# Solved: Logitech tilt wheel not horizontal scrolling in Excel 2007



## Godofbeer (Feb 6, 2006)

Just got a new super duper Logitech LX7 tilt wheel scroll mouse. Everything working except horizontal scrolling in Excel 2007. The horizontal scrolling works ok in other apps and Excel 2003, just not 2007.

Anyone with a similar problem ... or any ideas?

Wayne


----------



## Godofbeer (Feb 6, 2006)

Finally solved the issue by uninstalling the version of the Logitech Setpoint which shipped with the mouse and then installing the latest version from the Logitech website. Kind of a pain though because there is no visible version number in the setpoint software. Only change I see is that the mouse driver in the hardware section of Windows changed from 2.4 to 4.0. Good thing I checked that first because the latest version of the software looks identical to the previous version.

I bought the mouse 4 hours ago - brand new. How can the software be 2 major revs behind? 

Anyways, I am now whizzing sideways thru Excel files!

Wayne


----------



## kiwiguy (Aug 17, 2003)

Possibly because revision 4 may not work with older versions of Windows?


----------



## Godofbeer (Feb 6, 2006)

Thanks for the reply ... who knows, you might be right. But, I'm using Windows XP so it's not like I'm looking for Dos 6 or Win95 support.

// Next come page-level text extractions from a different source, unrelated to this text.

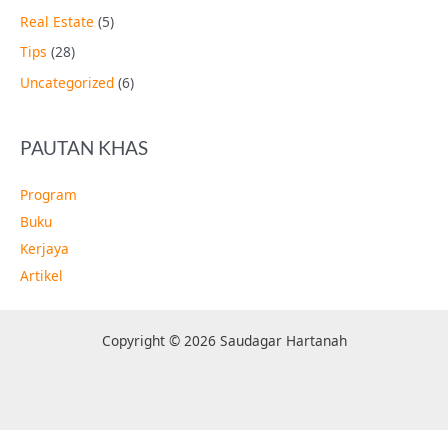
Real Estate
(5)
Tips
(28)
Uncategorized
(6)
PAUTAN KHAS
Program
Buku
Kerjaya
Artikel
Copyright © 2026 Saudagar Hartanah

It's my first mouse with the tilt wheel and any extra buttons beyond a typical 2 button/wheel mouse. I'm hooked now, being able to page up/down and scroll left and right without needing to use the keyboard or scrollbars is addictive. How have I made it this far in life without these features?

Wayne


----------



## jimr381 (Jul 20, 2007)

Product sometimes sits on the shelves for a bit.


----------